Although China currently monopolizes rare earth mining, other countries have deposits too. China has 48 percent of the world's reserves; the United States has 13 percent. Russia, Australia, and Canada have substantial deposits as well. Until the 1980s, the United States led the world in rare earth production, thanks largely to the Mountain Pass mine."There was a time we were producing 20,000 tons a year when the market was 30,000 tons," says Smith. "So we were 60-plus percent of the world's market."

American dominance ended in the mid 1980s. China, which for decades had been developing the technology for separating rare earths (not easy to do because they're chemically so similar), entered the world market with a roar. With government support, cheap labor, and lax or nonexistent environmental regulations, its rare earth industries undercut all competitors. The Mountain Pass mine closed in 2002, and Baotou, a city in Inner Mongolia (an autonomous region of China), became the world's new rare earth capital.
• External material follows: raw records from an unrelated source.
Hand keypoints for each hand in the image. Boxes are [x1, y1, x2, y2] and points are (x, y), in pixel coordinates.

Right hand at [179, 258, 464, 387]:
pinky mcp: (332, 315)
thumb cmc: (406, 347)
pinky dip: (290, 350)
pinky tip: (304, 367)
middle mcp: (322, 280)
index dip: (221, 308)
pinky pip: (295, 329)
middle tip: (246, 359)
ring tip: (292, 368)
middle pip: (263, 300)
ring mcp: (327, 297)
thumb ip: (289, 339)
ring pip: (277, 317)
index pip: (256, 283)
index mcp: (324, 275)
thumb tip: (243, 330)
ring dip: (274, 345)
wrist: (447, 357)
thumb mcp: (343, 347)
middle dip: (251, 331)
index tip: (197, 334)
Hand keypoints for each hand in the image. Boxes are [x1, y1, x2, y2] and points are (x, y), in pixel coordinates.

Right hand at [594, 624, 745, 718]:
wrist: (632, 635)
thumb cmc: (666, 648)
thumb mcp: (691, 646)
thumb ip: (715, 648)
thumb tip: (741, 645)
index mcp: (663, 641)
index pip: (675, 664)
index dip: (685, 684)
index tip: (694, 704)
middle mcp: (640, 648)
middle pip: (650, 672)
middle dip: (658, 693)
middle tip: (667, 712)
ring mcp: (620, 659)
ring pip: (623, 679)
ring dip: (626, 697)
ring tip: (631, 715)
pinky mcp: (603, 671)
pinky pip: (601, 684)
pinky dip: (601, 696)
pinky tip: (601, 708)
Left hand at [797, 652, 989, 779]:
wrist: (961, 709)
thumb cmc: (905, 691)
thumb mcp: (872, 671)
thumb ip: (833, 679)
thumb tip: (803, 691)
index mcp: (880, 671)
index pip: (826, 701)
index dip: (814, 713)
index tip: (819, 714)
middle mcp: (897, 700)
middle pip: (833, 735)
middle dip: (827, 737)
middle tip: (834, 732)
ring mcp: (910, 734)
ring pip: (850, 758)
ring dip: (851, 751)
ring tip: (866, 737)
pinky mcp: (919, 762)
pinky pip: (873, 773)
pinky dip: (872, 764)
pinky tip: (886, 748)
Baotou's mines hold about 80 percent of China's rare earths, says Chen Zhanheng, director of the academic department of the Chinese Society of Rare Earths in Beijing. But Baotou has paid a steep price for its supremacy. Some of the most environmentally benign and high-tech products turn out to have very dirty origins indeed.

Rare earth mines often also contain radioactive elements, such as uranium and thorium. Villagers near Baotou reportedly have been relocated because their water and crops have been contaminated with mining wastes. Every year the mines near Baotou produce about ten million tons of wastewater, much of it either highly acidic or radioactive, and nearly all of it untreated. Chen maintains that the Chinese government is making an effort to clean up the industry.